### READING TEXT:
Now just to make it a little bit more complicated, what if you only have 1 minute to grab things? Maybe you are asked to start from the cashier's lane and must return to the cashier's lane before your time runs out? What if your shopping cart was tinkered with and it doesn't roll backward? What if getting that 5 Carat diamond ring required a Walmart employee to unlock three things before you can get to it? What if you forgot to bring your glasses and everything looked totally blurry in front of your eyes? Looks like the wonderful dream of winning the sweepstake has just turned into a nightmare! "Why are you making it so hard for me?" you moan. And I shrug and tell you that those are all the challenges I face when I plan a coverage path for a UAV in support of Wilderness Search and Rescue operations.
The benefit of adding a UAV to the Wilderness Search and Rescue team is that now you have an eye in the sky and you can cover large areas quickly and also reach areas that are difficult for human on foot to reach sooner. When planning a coverage path for the UAV with a gimbaled camera, what we really care about is the path of the camera footprint. In our path-planning approach, we use a 4-connect grid to represent the probability distribution of where it is likely to find the missing person. Even though a fix-wing UAV might need to roll and follow a curvy path when it turns, the gimbaled camera can automatically adjust itself to always point straight down and the path of the camera footprint can include sharp 90 degrees turns. As the camera footprint covers an area, it "vacuums up" the probability within that area, and obviously the more probability we can "vacuums up" along the path, the more likely the UAV can spot the missing person.
When we evaluate how good a UAV path is, we focus on two factors: flight time and the amount of probability accumulated along the path. If a desired flight time is set (maybe due to the fact that the battery on the UAV only lasts for one hour), then the more probability we can accumulate, the better the path. If a desired amount of probability is expected (e.g., 80% probability of spotting the person from the UAV), then the sooner we can reach that goal, the better the path. My research focuses on the first type of case only where we plan a path for a given flight duration.
So how good or efficient is the path generated by our algorithm? A natural way to evaluate this is to compare the amount of probability the UAV accumulates along our path against what the UAV can accumulate along the best possible path and compute a percentage. A path with 50% efficiency means the path is half as good as the best we can do. The irony here is that we don't know what the best possible (optimal) path is, and searching for this optimal path might take a long time (years) especially when the probability distribution is complex (like how it is in real search and rescue scenarios), and it defeats the purpose of finding the missing person quickly. Many factors can also affect how the optimal path might turn out and change the total amount of probability accumulated if the UAV follows that path. Here I'll list the ones we must deal with.
1. Desired flight time
If the search region is very small, the UAV has 100% probability of detection (say we are searching in the Bonneville Salt Flats), and you have plenty of UAV flight time to completely comb the area many times, then life gets easier and you can be pretty sure that you will spot the missing person if the UAV follows a lawnmower or Zamboni flight pattern (assuming the missing person stays in a fixed location). If the search region is very large and you have a very short UAV flight time, then maybe there are areas you simple can never reach given the short flight duration. Remember the 2-minute shopping spree vs. a 1-minute one?

### YOUR OBJECTIVE:
Return the passage on UAV search paths word for word, between "Now just to" and "and Rescue operations.", inclusive.

### STORED RECORDS:
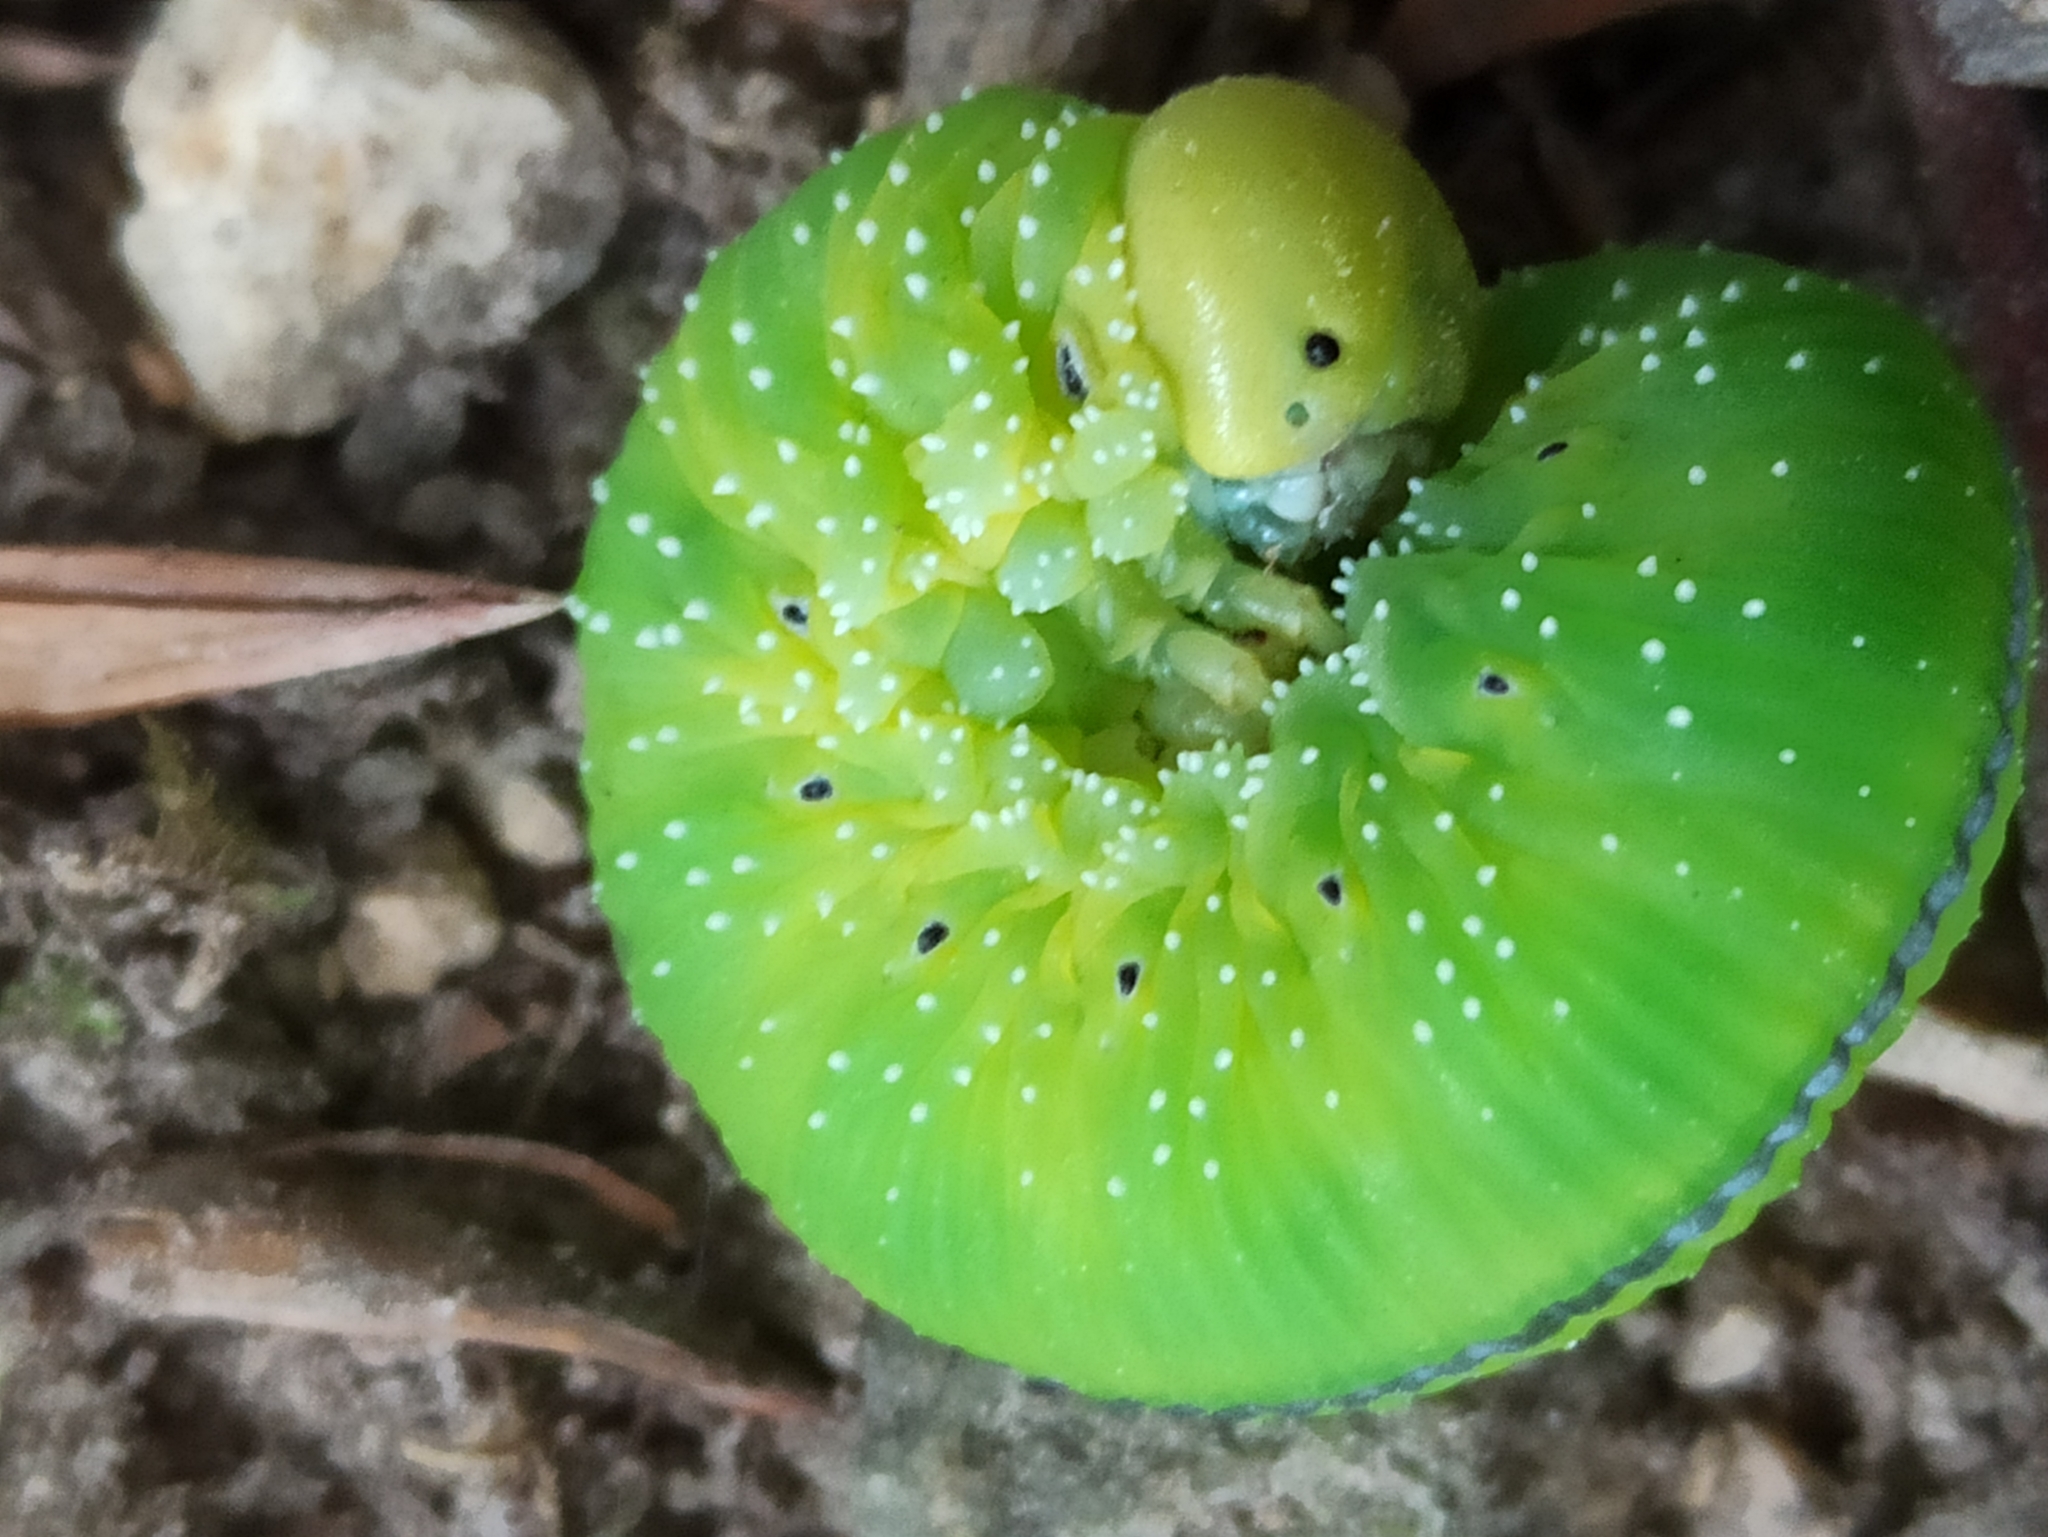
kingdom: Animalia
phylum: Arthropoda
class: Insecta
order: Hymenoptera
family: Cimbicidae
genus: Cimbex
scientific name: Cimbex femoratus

--

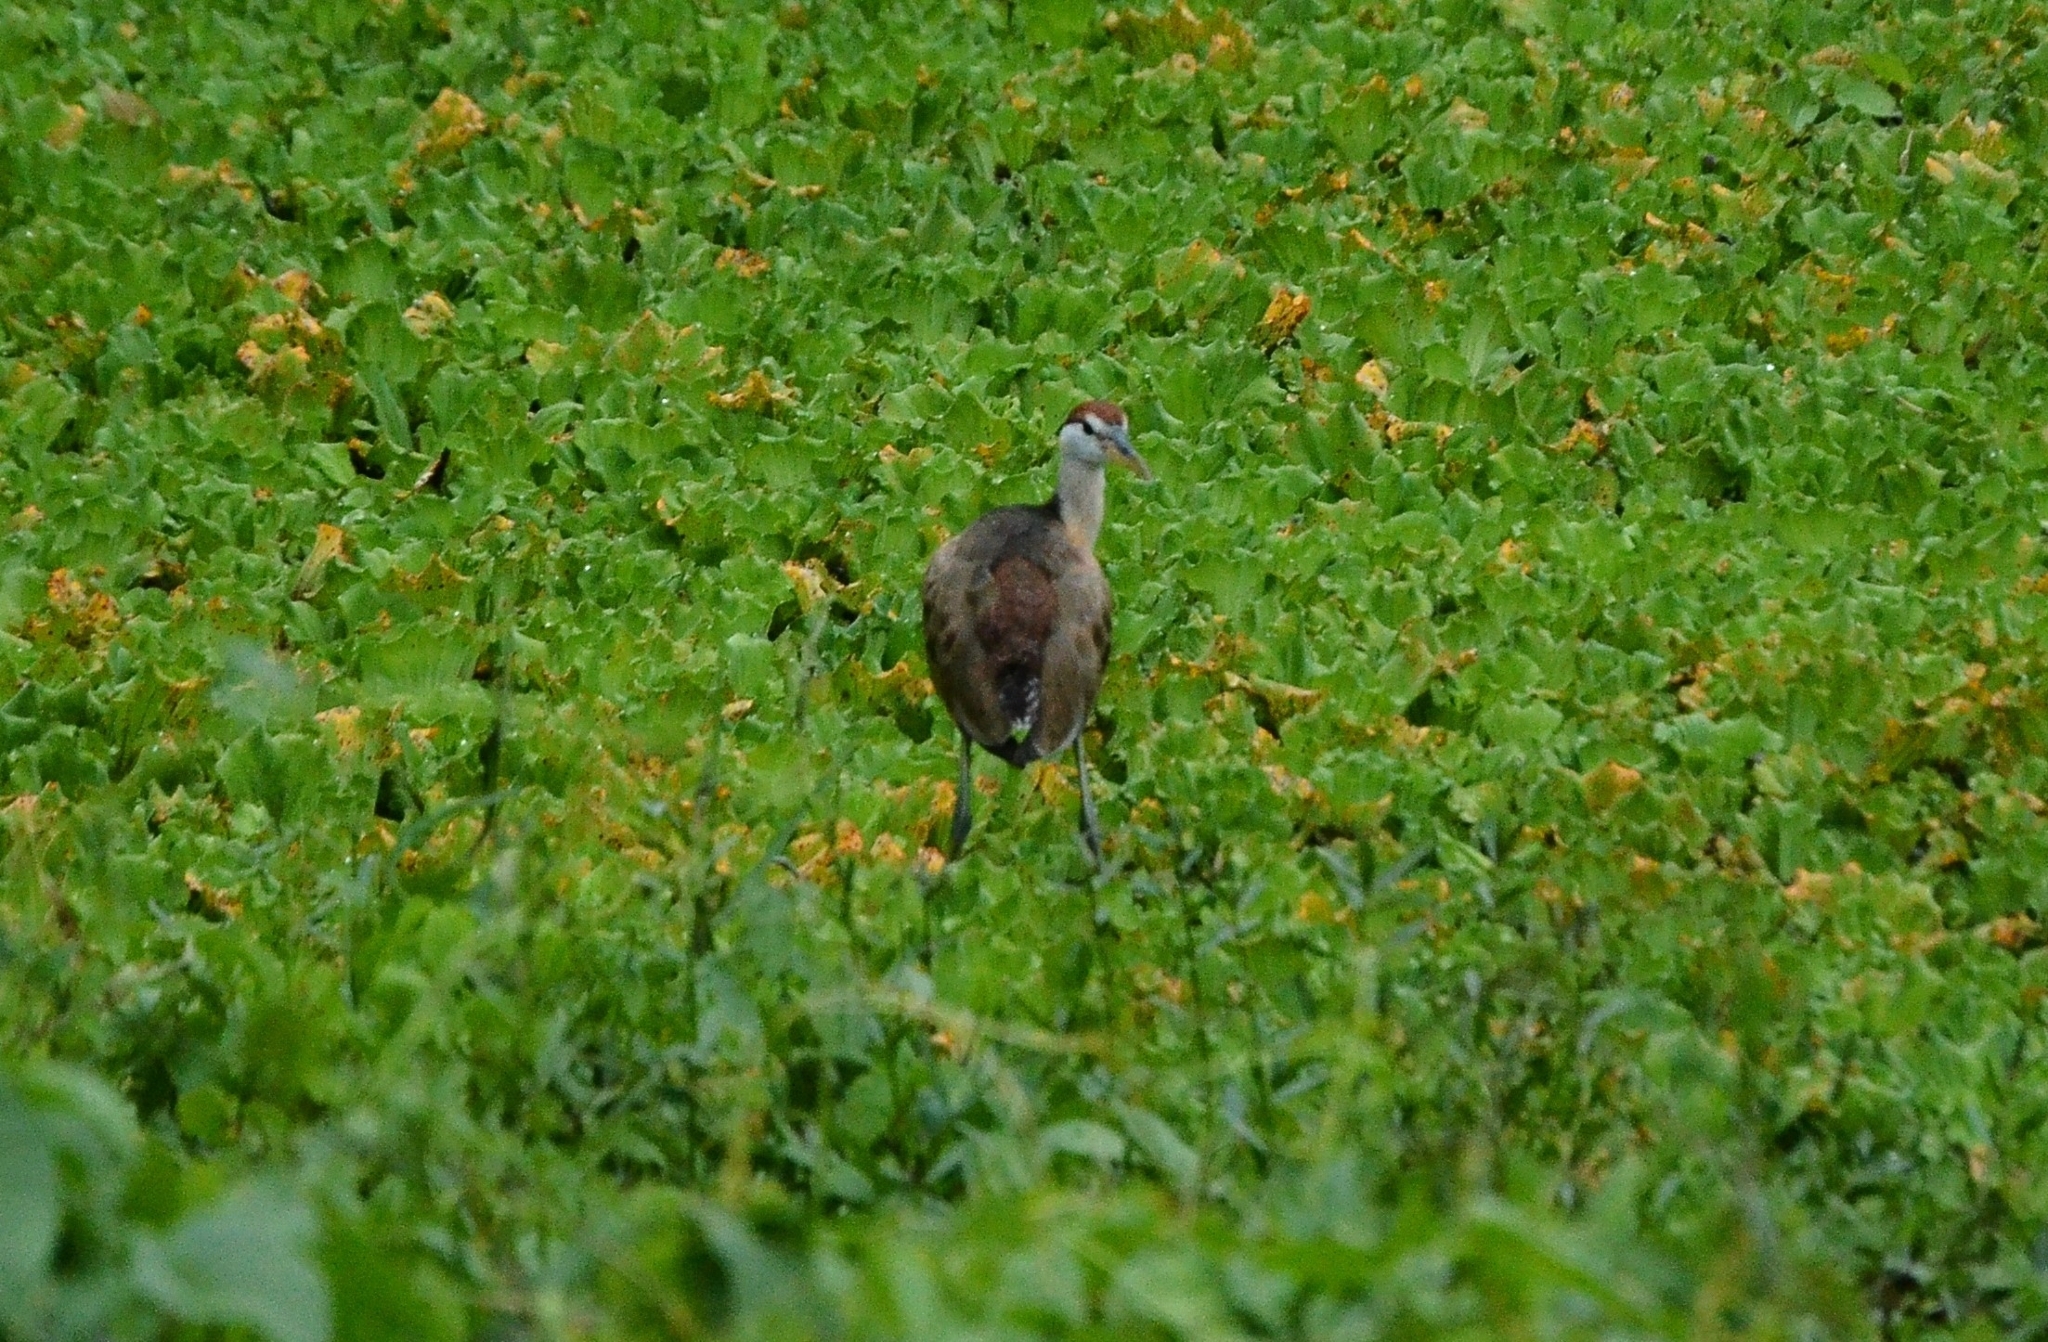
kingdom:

...

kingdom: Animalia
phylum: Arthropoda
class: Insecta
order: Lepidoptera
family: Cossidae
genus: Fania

### EXERCISE ANSWER:
Now just to make it a little bit more complicated, what if you only have 1 minute to grab things? Maybe you are asked to start from the cashier's lane and must return to the cashier's lane before your time runs out? What if your shopping cart was tinkered with and it doesn't roll backward? What if getting that 5 Carat diamond ring required a Walmart employee to unlock three things before you can get to it? What if you forgot to bring your glasses and everything looked totally blurry in front of your eyes? Looks like the wonderful dream of winning the sweepstake has just turned into a nightmare! "Why are you making it so hard for me?" you moan. And I shrug and tell you that those are all the challenges I face when I plan a coverage path for a UAV in support of Wilderness Search and Rescue operations.